14. Nancy Pelosi rose to the top of political power. The little lady has proven to have the guts, the power, the determination, the political will and the votes to impeach the President of the United States, to whom she is a constant thorn in the side.
15. The Democratic Party looked lost as it considers candidates for the nomination to challenge Trump for the presidency in 2020. So many candidates that the debates took two stages on two different nights. Candidates have come early and late and dropped out in between.
The public is listening and watching at perhaps the most diverse field, but the stage is still too large. To win and beat Trump, it must dwindle to no more than two candidates to have a real chance. I vote for the one who can restore dignity back to American politics.

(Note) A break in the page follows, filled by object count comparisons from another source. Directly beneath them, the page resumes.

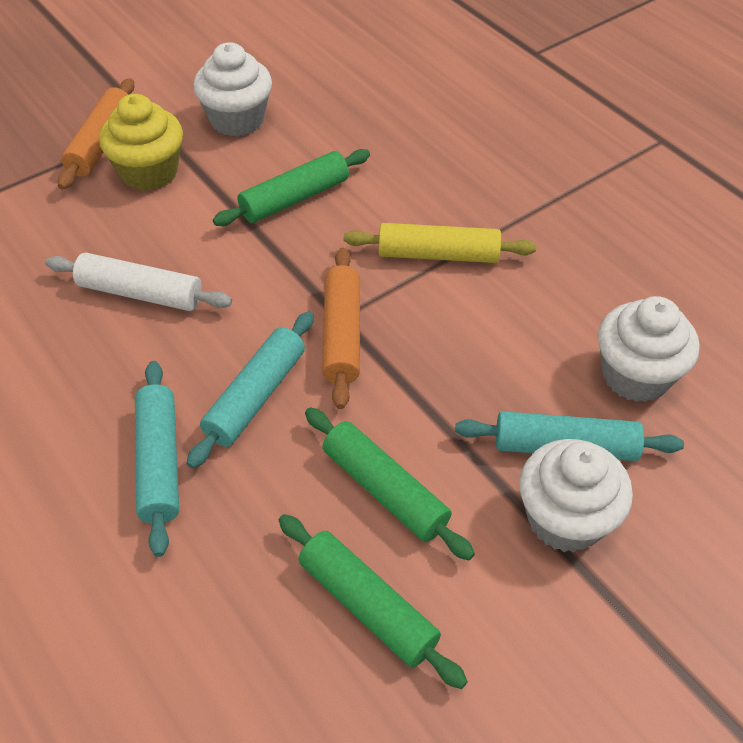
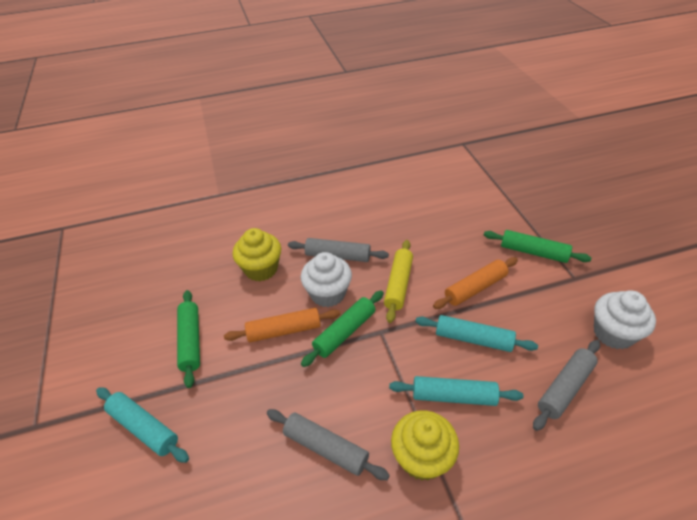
grey rolling pin: none = 0 -> [267,409,390,480] [288,238,389,262] [533,340,600,431] = 3
white cupcake: [193,42,272,137] [519,439,633,552] [598,296,700,402] = 3 -> [301,252,352,307] [594,290,656,349] = 2
white rolling pin: [45,253,232,311] = 1 -> none = 0
yellow cupcake: [99,94,183,191] = 1 -> [233,228,281,281] [391,410,459,481] = 2

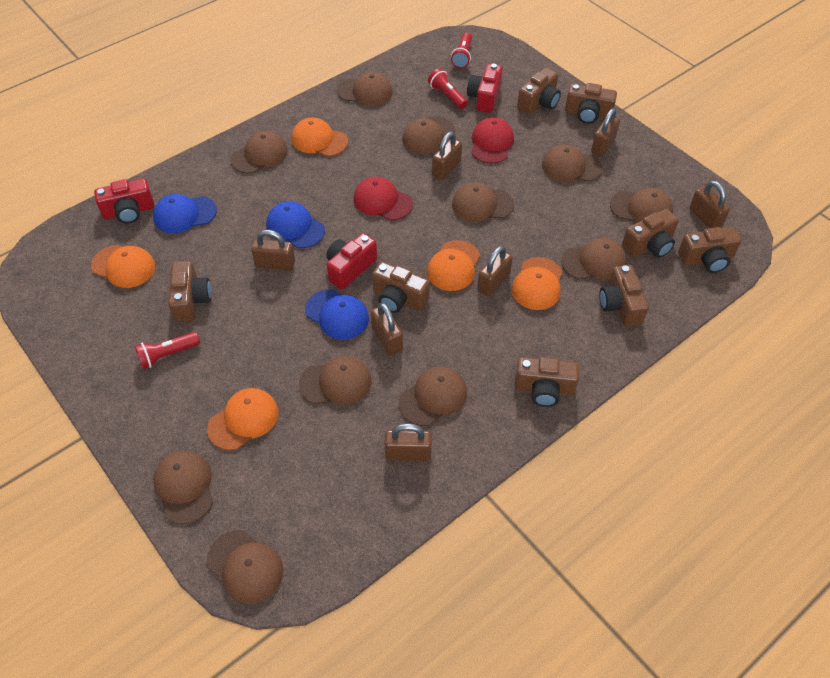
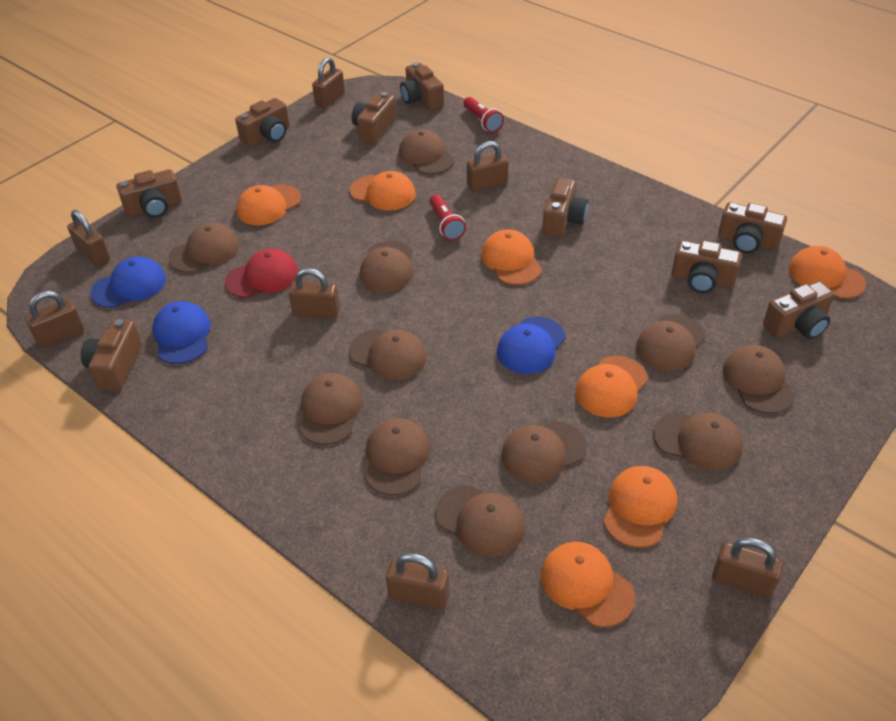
brown camera: [168,261,212,322] [372,262,430,313] [515,357,579,407] [517,68,561,115] [565,83,617,124] [599,265,649,327] [622,209,679,258] [678,227,741,273] = 8 -> [81,319,142,391] [117,169,182,218] [235,98,290,147] [352,92,397,144] [400,62,444,111] [542,178,588,237] [672,240,742,293] [718,202,787,253] [763,281,834,339] = 9
orange cap: [91,245,155,288] [207,388,279,450] [292,117,348,157] [427,240,480,291] [512,257,562,310] = 5 -> [236,184,301,225] [350,171,416,210] [481,230,542,285] [541,542,635,628] [576,356,648,417] [603,466,677,548] [789,246,866,299] = 7
red camera: [94,178,155,224] [327,233,377,290] [467,64,503,113] = 3 -> none = 0
red cap: [354,177,413,220] [471,117,514,164] = 2 -> [225,248,299,298] = 1
red flashlight: [135,332,200,369] [428,68,468,109] [451,32,472,68] = 3 -> [429,195,466,240] [463,97,504,132] = 2

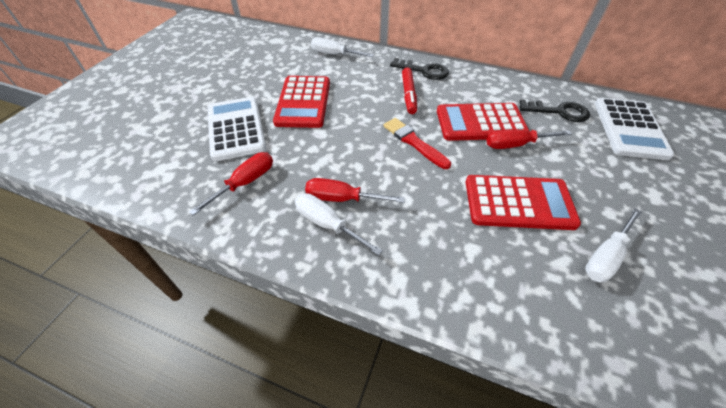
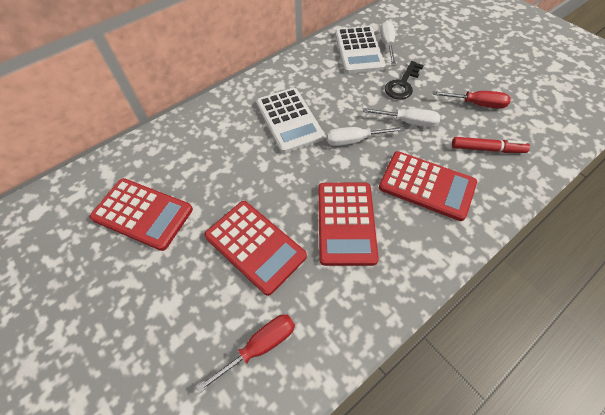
black key: [390,58,449,80] [519,100,590,122] = 2 -> [385,61,424,100] = 1
red brush: [383,118,451,169] = 1 -> none = 0
red calculator: [273,76,330,128] [437,103,530,141] [466,175,581,230] = 3 -> [90,178,193,251] [204,201,307,296] [318,182,379,266] [379,151,477,221] = 4
red screwdriver: [189,152,273,216] [305,178,405,203] [486,129,572,149] = 3 -> [196,314,295,394] [433,91,511,109] = 2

16. Vaping became a dangerous habit for American youth as they destroy their lungs with a few tokes.
17. The case of Jussie Smollett, the actor, has State’s Attorney Kim Foxx on the hot seat. It may cost her re-election or it may take her to victory. It is on her record and is haunting as she seeks another term.
18. The retail business is taking a beating as stores close and online business increases. Michigan Avenue struggles with its luxury wares, but remains vibrant.
19. Streaming TV services like Netflix, Disney Plus, Amazon Prime, Hulu, Sling, Apple TV and CBS All Access changed TV viewing habits and now the viewing habits for moviegoers. We see movies remain a short time in the theaters and then appear within weeks on Netflix. The impact could be as serious as it was for the record industry moving from CDs to digital downloads from iTunes.
20. Recreational weed became legal in Illinois. We await the impact.